::: SELECTED PASSAGE :::

One piece of the platform is Connect , modern intranet software enabling people to connect with each other, tap into information they need for their jobs, and engage with each other in communities built from the top down or bottom up around shared interests. Connect is one of four components available via the platform. The others are Communicate, for top-down communications; Understand, for employee listening/surveys; and Activate, to support employee advocacy. Haiilo continues to support each of these four in their original standalone app form, but encourages new customers to take a platform approach and existing customers to evolve toward that.
Haiilo has a global customer base, with vertical strengths in healthcare, professional services, and tech companies. The sweet spot is 5,000 to 15,000 employees, with smaller companies more interested in the platform approach and larger companies more inclined to purchase point products.
Happeo — Historically, the five-year-old Happeo offered an intranet app focused on companies using Google Workspace, providing an integration aimed at helping solve the "information chaos" of Drive by establishing a searchable central source of truth. In June, Happeo extended into the Microsoft sphere, and now offers a searchable intranet that integrates with Microsoft 365. Employees can import documents from OneDrive and SharePoint, for example.
With Happeo, companies get access to a page builder tool that allows for drag-and-drop content management; a channels feature that enables community building and engagement; a people directory, which includes organizational charts, profiles, skills, and more; and search of organizational data and files.
Happeo targets midmarket companies, roughly ranging in size from 500 to 5,000 employees, in software-based verticals such as education, professional services, and tech. Regionally, its primary focus is North America followed by Europe.

::: DATA RECORDS :::

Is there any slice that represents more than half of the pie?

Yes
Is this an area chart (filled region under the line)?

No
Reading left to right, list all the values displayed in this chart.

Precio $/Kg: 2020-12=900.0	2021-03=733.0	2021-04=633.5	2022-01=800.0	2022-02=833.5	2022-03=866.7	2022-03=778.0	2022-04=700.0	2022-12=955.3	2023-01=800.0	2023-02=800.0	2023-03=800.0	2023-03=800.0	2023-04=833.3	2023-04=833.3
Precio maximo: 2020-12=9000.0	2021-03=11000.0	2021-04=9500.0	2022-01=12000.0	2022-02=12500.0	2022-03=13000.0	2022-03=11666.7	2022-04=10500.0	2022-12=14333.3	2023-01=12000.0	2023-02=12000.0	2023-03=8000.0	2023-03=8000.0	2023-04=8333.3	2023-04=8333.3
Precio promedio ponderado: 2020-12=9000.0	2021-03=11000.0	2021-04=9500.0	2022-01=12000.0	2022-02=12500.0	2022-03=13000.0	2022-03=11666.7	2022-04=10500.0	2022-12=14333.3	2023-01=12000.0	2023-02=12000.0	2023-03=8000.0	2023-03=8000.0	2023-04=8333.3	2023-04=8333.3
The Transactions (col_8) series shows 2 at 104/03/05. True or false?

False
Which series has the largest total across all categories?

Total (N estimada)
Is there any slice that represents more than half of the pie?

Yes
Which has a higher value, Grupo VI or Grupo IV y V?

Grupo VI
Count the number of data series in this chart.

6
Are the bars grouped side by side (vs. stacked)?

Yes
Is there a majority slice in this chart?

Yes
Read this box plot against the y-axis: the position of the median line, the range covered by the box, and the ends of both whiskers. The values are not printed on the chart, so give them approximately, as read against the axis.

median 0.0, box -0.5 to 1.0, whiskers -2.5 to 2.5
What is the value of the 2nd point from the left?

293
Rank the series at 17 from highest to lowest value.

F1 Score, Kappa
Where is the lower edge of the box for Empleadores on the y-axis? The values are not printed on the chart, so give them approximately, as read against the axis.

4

:::

■ **WORK INSTRUCTION A**: From the intranet software passage, return the text between "Happeo — Historically, the" and "data and files.", inclusive.
■ **WORK INSTRUCTION B**: Decide whether each statement agrees with the intranet software passage, answering yes or no and quoting the words that settle it: (i) Happeo now offers a searchable intranet that integrates with Microsoft 365. (ii) Haiilo's sweet spot is companies with 500 to 5,000 employees. (iii) Connect is one of four components available via the platform.

■ **TASK ANSWER A**:
Happeo — Historically, the five-year-old Happeo offered an intranet app focused on companies using Google Workspace, providing an integration aimed at helping solve the "information chaos" of Drive by establishing a searchable central source of truth. In June, Happeo extended into the Microsoft sphere, and now offers a searchable intranet that integrates with Microsoft 365. Employees can import documents from OneDrive and SharePoint, for example.
With Happeo, companies get access to a page builder tool that allows for drag-and-drop content management; a channels feature that enables community building and engagement; a people directory, which includes organizational charts, profiles, skills, and more; and search of organizational data and files.

■ **TASK ANSWER B**:
(i) Yes: "In June, Happeo extended into the Microsoft sphere, and now offers a searchable intranet that integrates with Microsoft 365."
(ii) No: "The sweet spot is 5,000 to 15,000 employees"
(iii) Yes: "Connect is one of four components available via the platform."